Estimating $n_0$ such that $f^n (x) \in [1+2\sigma, \infty)$, $\forall\ n>n_0$. Where $f(x) = x^3 + \frac{2}{3 \sqrt{3}} + \varepsilon$.

Question

Let $\varepsilon>0$ be a real number and $f_{\varepsilon}:\mathbb{R}\to \mathbb{R}$ be the smooth map $$f_\varepsilon(x) = x^3 + \frac{2}{3\sqrt 3} + \varepsilon. $$ Besides that consider the dynamical system $$\Phi_{\varepsilon}(n,x) = f^{n}_{\varepsilon}(x). $$

It is easy to see that the function $f_{\varepsilon}$ has only one fixed point $x^*<0$ and such fixed point is repelling. Moreover, for every $x>0$ it is also easy to see that $\Phi_\varepsilon (n,x)\to \infty$, when $n\to \infty$.

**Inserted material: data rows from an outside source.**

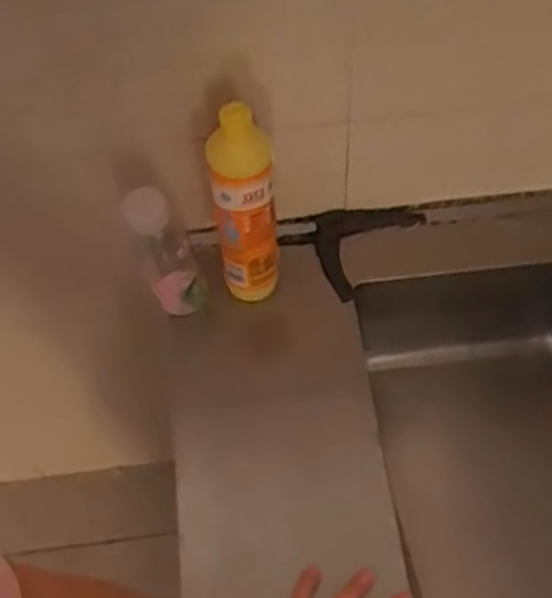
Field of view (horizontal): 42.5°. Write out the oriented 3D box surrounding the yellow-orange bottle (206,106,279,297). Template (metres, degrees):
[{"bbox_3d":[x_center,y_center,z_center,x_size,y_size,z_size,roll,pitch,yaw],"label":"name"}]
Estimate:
[{"bbox_3d":[-0.030,-0.086,0.661,0.055,0.231,0.057,-9,59,-2],"label":"yellow-orange bottle"}]

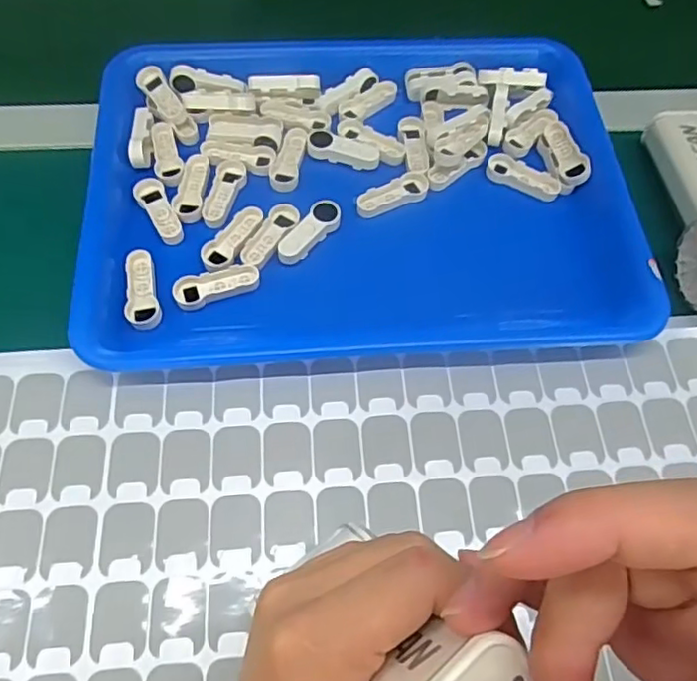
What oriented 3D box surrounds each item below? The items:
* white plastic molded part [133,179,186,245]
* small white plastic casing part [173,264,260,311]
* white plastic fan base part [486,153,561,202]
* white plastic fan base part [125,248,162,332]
[{"bbox_3d":[-0.121,-0.083,0.394,0.018,0.005,0.054,-24,65,-15],"label":"white plastic molded part"},{"bbox_3d":[-0.078,-0.032,0.369,0.051,0.007,0.019,-13,63,-9],"label":"small white plastic casing part"},{"bbox_3d":[0.117,-0.110,0.416,0.050,0.007,0.019,26,64,11],"label":"white plastic fan base part"},{"bbox_3d":[-0.121,-0.031,0.365,0.019,0.005,0.051,-7,62,-6],"label":"white plastic fan base part"}]

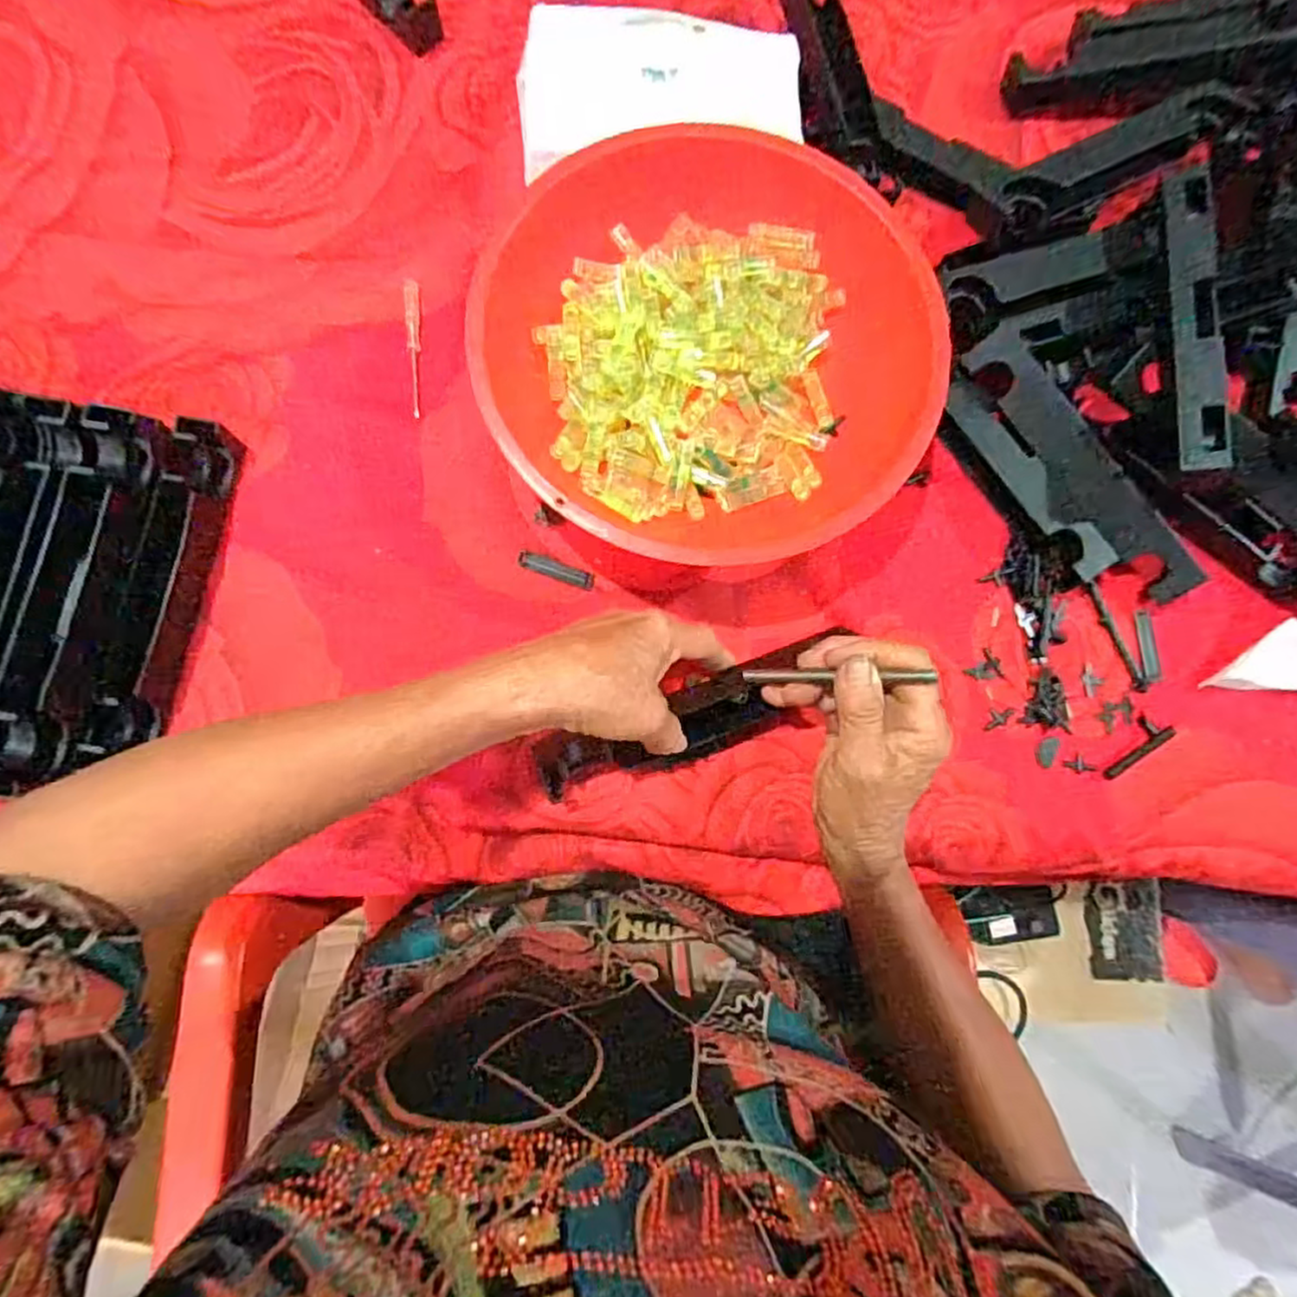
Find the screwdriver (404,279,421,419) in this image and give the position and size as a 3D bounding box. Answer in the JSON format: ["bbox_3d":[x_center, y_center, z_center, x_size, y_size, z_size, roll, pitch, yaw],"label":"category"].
[{"bbox_3d":[-0.143,-0.184,0.422,0.009,0.006,0.093,-5,80,-4],"label":"screwdriver"}]

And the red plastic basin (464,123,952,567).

My question Let $\varepsilon,\sigma,x>0$ be real numbers. Is it possible to exhibit an estimate $n(\sigma,x,\varepsilon)$, such that $\forall$ $n>n(\sigma,x,\varepsilon)$, $$\Phi_\varepsilon (n,x) \in [1+2\sigma,\infty]\ \ \ \ \ \ \ \ \ \ ? $$

Answer 1

For $x>0$, the minimum of $g_\epsilon(x) = f_\epsilon(x)-x$ is attained at $x=\frac{1}{\sqrt3}$ and its value is equal to $\epsilon$. Therefore,

$$f_\epsilon(x)\ge x +\epsilon$$ for $x >0$.

Based on this inequality, you get by induction $$\Phi_\epsilon(n,x) \ge n\epsilon$$

And you’re done by picking $$n(\sigma, x, \epsilon)=\frac{1+2\sigma}{\epsilon}$$

Note: this is a very coarse value. It can be refined with deeper analysis of the problem.